Metabolic changes in the skeletal muscle during exercise and amino acid-mediated interorgan effects. PGC1α expression in the skeletal muscle is increased by exercise. Increased PGC1α activates BCAA metabolism, fatty acid oxidation, and the TCA cycle and increases energy usage [20,24]. BCAA degradation leads to the formation of ammonia by-products. FOXO1 increases glutamine synthetase (adds ammonia to glutamic acid), resulting in the elimination of ammonia from the liver (urea cycle) [23]. In turn, exercise-induced PGC1α increases BAIBA, GABA, and arginine levels in the skeletal muscle [24]. BAIBA secreted from the skeletal muscle causes browning of white adipose tissue and increases thermogenesis [27]. GABA and arginine-derived NO may act on blood vessels and improve blood flow. Thus, in terms of preventing metabolic diseases, myokines are likely to be important, as myokines mediate the signaling of the favorable effects of exercise from the skeletal muscle to other organs. Ingestion of these amino acids as supplemental foods may improve human health. PGC1α, peroxisome proliferator-activated receptor γ coactivator 1-α; BCAA, branched-chain amino acid; TCA cycle, tricarboxylic acid cycle; FOXO1, forkhead box protein O1; Gln, glutamine; BAIBA, β-aminoisobutyric acid; GABA, γ-aminobutyric acid; NO, nitric oxide.

Figure 2

mTORC1 is activated by amino acids, such as leucine, HMB, and arginine. mTORC1 phosphorylates substrates, such as 4EBP and S6K, and increases protein synthesis. Moreover, in the presence of these amino acids, mTORC1 suppresses starvation signals, such as autophagy. Amino acids (leucine, HMB, and arginine) can activate Akt, leading to mTORC1 activation and FOXO1 suppression [28,34,35,36]. FOXO1 is a transcription factor that induces muscle atrophy. Suppression of FOXO1 transcriptional activity leads to decreased autophagy. Leucine interacts with Sestrin 1 or Sestrin 2 [5,32], and arginine interacts with CASTOR1 and activates mTORC1 [33]. The nature of the molecules involved in the amino acid-mediated pathway (e.g., the differences among leucine, HMB, and arginine) warrants further clarification. Leu, leucine; HMB, β-hydroxy-β-methylbutyrate; Arg, arginine; mTORC1, mammalian target of rapamycin complex 1; CASTOR1, cytosolic arginine sensor for mTORC1 subunit 1; FOXO1, forkhead box protein O1; S6K, S6 kinase; eIF4E, eukaryotic initiation factor 4E; 4EBP, eIF4E-binding protein; ULK1, unc-51 like autophagy activating kinase; BNIP3, Bcl-2 19 kDa interacting protein 3; MuRF1, muscle RING-finger protein-1.

Figure 3

Metabolomic analysis of the skeletal muscles of young and aged mice [59]. Aged muscle exhibited atrophy, especially in fast-twitch fibers (white fibers), which was accompanied by decreased glycolytic metabolism.

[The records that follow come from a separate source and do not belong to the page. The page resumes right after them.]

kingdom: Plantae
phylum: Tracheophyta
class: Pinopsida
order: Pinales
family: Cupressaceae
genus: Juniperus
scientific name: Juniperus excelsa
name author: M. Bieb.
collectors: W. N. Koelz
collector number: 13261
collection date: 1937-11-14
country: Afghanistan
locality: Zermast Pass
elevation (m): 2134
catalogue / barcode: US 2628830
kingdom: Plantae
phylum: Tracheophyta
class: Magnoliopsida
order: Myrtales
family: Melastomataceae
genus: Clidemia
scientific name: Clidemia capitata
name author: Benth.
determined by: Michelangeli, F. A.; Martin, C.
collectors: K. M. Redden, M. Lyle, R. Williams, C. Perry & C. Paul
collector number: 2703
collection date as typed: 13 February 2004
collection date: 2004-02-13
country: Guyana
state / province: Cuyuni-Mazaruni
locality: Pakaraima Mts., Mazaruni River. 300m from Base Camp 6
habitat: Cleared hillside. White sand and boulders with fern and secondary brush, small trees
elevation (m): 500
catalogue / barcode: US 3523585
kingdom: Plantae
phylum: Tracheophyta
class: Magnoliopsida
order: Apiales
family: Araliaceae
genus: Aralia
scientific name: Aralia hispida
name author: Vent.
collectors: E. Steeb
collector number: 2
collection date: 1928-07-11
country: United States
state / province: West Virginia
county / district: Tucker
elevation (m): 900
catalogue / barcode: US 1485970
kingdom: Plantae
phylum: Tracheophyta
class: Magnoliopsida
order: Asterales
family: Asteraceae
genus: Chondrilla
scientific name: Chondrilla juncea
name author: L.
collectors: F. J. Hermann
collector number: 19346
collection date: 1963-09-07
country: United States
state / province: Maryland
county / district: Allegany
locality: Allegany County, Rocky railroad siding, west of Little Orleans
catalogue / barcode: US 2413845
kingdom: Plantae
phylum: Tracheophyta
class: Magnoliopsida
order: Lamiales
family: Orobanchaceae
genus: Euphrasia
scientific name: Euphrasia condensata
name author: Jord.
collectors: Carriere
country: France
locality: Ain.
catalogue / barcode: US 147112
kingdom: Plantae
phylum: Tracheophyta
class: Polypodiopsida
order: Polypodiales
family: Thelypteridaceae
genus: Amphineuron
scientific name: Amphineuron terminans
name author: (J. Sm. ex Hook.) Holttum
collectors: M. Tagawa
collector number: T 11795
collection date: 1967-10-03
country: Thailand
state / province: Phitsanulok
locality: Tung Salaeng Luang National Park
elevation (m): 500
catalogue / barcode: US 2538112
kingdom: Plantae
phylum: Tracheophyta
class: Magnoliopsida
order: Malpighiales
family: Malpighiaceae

Increases in the levels of neurotransmitters (serotonin and histamine) were observed, which may indicate (or explain) muscle injury and pain in aged muscle. Carboxymethyllysine, which is an AGE product, also increased in aged muscle, whereas β-alanine markedly decreased. Supplementation with β-alanine may improve the muscle function in sarcopenia. AGE, advanced glycation end product.